The words loosened my tongue.
“Why?” I demanded. “The gods must have known what he would do with the power they gave him. Why accept his fertility knowing he’d use it to kill so many?”
Every eye turned to me. Portia’s mouth fell open. Niall looked like he wanted to strangle me for questioning the gods’ mouthpiece.
But when Asmira turned her gaze on me, I could have sworn amusement appeared briefly on her face. “The gods do not trade in certainty, warrior,” she said. “They trade in possibilities.” She looked around the clearing, her attention resting briefly on everyone assembled before settling on me. “Each curse contains the seed of its own breaking. Mullo Balfour made his choice. But so did those who came after. Niall, who chose love over vengeance. Isolde, who chose to survive. Cormac, who chose to endure. And your mate, who chose duty over desire.” She spread her hands, and lightning flashed overhead. “Would you undo the curse if it meant she was never born?”
Images of Portia rushed me. Her flashing green eyes. Her proud chin—so often raised when she challenged me. Her sweet curves made for my hands. The reluctant quirk of her lips when she didn’t want to laugh at me but couldn’t help it. The soft way she looked at Albie.

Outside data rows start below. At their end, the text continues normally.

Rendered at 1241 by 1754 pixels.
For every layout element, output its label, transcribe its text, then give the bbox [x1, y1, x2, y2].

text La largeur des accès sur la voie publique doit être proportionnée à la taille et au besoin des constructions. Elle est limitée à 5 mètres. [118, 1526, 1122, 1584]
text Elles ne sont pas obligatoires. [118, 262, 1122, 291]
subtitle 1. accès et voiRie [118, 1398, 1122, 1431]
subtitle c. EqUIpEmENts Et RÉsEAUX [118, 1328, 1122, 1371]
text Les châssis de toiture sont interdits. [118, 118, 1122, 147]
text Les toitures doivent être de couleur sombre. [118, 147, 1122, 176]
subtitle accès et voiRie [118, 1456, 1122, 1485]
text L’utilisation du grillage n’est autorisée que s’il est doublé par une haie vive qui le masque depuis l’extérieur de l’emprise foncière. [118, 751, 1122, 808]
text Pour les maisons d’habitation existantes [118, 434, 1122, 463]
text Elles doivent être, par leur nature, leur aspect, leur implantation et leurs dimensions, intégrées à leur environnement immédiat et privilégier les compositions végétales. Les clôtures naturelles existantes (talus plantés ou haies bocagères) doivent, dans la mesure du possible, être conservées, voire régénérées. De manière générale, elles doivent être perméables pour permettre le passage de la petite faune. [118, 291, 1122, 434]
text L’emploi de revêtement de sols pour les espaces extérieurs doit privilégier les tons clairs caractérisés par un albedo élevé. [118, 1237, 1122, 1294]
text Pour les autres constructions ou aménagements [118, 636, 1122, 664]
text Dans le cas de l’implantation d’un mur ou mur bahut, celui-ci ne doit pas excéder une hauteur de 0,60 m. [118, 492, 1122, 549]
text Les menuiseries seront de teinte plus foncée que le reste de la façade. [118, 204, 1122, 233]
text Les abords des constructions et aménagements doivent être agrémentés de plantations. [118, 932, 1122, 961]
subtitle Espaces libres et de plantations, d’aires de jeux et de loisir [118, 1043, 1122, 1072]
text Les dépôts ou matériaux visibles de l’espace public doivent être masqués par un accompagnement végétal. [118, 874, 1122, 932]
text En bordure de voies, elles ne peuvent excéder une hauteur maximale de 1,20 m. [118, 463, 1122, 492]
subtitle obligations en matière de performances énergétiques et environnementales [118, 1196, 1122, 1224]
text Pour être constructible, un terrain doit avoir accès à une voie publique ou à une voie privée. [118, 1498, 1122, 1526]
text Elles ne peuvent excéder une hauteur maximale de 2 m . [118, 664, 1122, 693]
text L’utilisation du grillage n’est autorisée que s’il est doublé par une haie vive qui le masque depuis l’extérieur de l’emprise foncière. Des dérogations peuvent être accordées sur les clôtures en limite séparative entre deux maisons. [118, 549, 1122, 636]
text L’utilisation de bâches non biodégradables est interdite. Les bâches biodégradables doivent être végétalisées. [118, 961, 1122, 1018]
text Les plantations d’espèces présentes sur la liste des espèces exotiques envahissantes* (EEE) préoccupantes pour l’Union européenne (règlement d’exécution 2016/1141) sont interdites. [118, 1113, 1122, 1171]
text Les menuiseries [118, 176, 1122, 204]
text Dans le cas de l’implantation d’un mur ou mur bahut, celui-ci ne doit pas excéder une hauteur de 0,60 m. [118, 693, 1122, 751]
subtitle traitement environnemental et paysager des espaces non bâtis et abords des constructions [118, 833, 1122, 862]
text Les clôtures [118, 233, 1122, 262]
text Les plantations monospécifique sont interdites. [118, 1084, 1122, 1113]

The soft way she looked at me.
“No,” I said hoarsely.
Lightning flashed again, temporarily throwing the stones behind her into day.
“Then the gods were wise,” Asmira said.
The shade in the portal writhed, Mullo’s face twisting with rage.
“Mullo is dead,” Niall said in a tight voice. He still stood between us and the Oracle, his power whispering around him. “The Curse is broken. Our women live.”
Asmira tilted her head. “How many daughters does the dragon race have?”
Silence fell.
My heart sped up. I looked at Portia, who was rigid at my side, then to Isolde, who was just as rigid next to Cormac. Portia was the only female born since Mullo’s death, and her birth had nearly killed Isolde.
“One,” Niall said softly. “Just one.”
The breeze around Asmira picked up. It drifted toward me, ruffling the grass and stirring Albie’s hair.
He stirred, too, lowering his hands from his face and opening his eyes. The undamaged one was clear and free of pain.
“Mullo’s Curse died with him,” Asmira said, “but his other curse lives on, buried in the past where he first cast it.”
Albie sat up.
Asmira looked at him. “And now the past and present have collided.”
Chapter
Twenty-Five
ALBIE
Irose to my feet on shaking legs. The brutal, stabbing agony in my eye was gone, but the memory of it left me queasy.
Tavish bent and retrieved my spectacles from the ground. Worry hovered in his eyes as he settled them gently on my face.
The shadow in the portal screeched, and my stomach pitched. An echo of the pain flashed through my skull. Bile burned my throat as the shade of Mullo Balfour tried to claw its way toward Portia.
The Oracle of Asmira shook her head, her long, white curls stirring around her golden shoulders. “Not Portia, scholar,” she said. “You.”
Shock rooted me to the ground, and not just because she’d read my mind. What could Mullo Balfour want with me? I was no one significant.
Asmira didn’t smile, but something in the air around her shifted. It was nothing I could have put my finger on. Nevertheless, an overwhelming sense of warmth radiated through the space between us.
“No one significant,” Asmira said, “and yet you’re the last full-blood dragon ever born.”
I swallowed hard. I’d never given much thought to my birth. It was hard to feel special when my species’ women were dying all around me.